I like to compare the attempt to deliver a business-usable AI model in the 1970s as if people tried to build and land a rocket in the Stone Age. That is beyond impossible. To put that in perspective, today’s smartphone has more memory than all models of Symbolics AI machines produced, combined. Today we are ready to really implement that AI, and we are doing it right now.
I would say we’re still in the beginning of a new era.
There are three types of companies from the technical standpoint: new ventures that do not have established processes and technology stack, companies with some sort of processes and automatization in place, and more prominent companies that have established processes for new tech implementation.
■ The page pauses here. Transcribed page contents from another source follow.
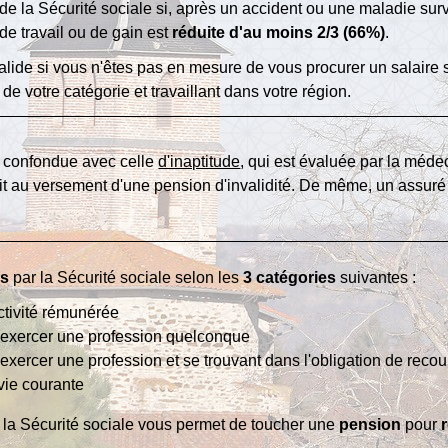
de la Sécurité sociale si, après un accident ou une maladie surv
 de travail ou de gain est
réduite d'au moins 2/3 (66%)
.
lide si vous n'êtes pas en mesure de vous procurer un salaire 
de votre catégorie et travaillant dans votre région.
re confondue avec celle
d'inaptitude
, qui est évaluée par la médec
it au versement d'une pension d'invalidité. De même, un assuré
es
par la Sécurité sociale selon les
3 catégories
suivantes :
ctivité rémunérée
'exercer une profession quelconque
xercer une profession et se trouvant dans l'obligation de recou
 vie courante
ar la Sécurité sociale vous permet de toucher une
pension
pour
New companies fight for efficiency, and their founders and management teams are often open-minded. The idea of having successful automated decision-making seems natural for them. Large companies can also understand the benefits, but their protocols slow down innovations, though they are still possible.
The biggest group consists of companies of the second type. They are not yet too big for innovations, but still unsure how to do them right. The main challenge for them is implementing the change management process as one of the important steps towards maturity.
So, we have some startups implementing AI right now, more prominent companies that are slowly moving towards it, and the majority will join in the upcoming years.
The first step to successful AI implementation is to write down all decisions people make within the business. This will uncover an enormous amount of uncontrolled, hidden decisions that directly affect the company's margins.
You need to understand that you control only a tiny fraction of your business and that new young open-minded companies are starting to build their processes using innovative AI. Once you do it, you'll be ready to join the AI bandwagon to stay competitive in the upcoming years.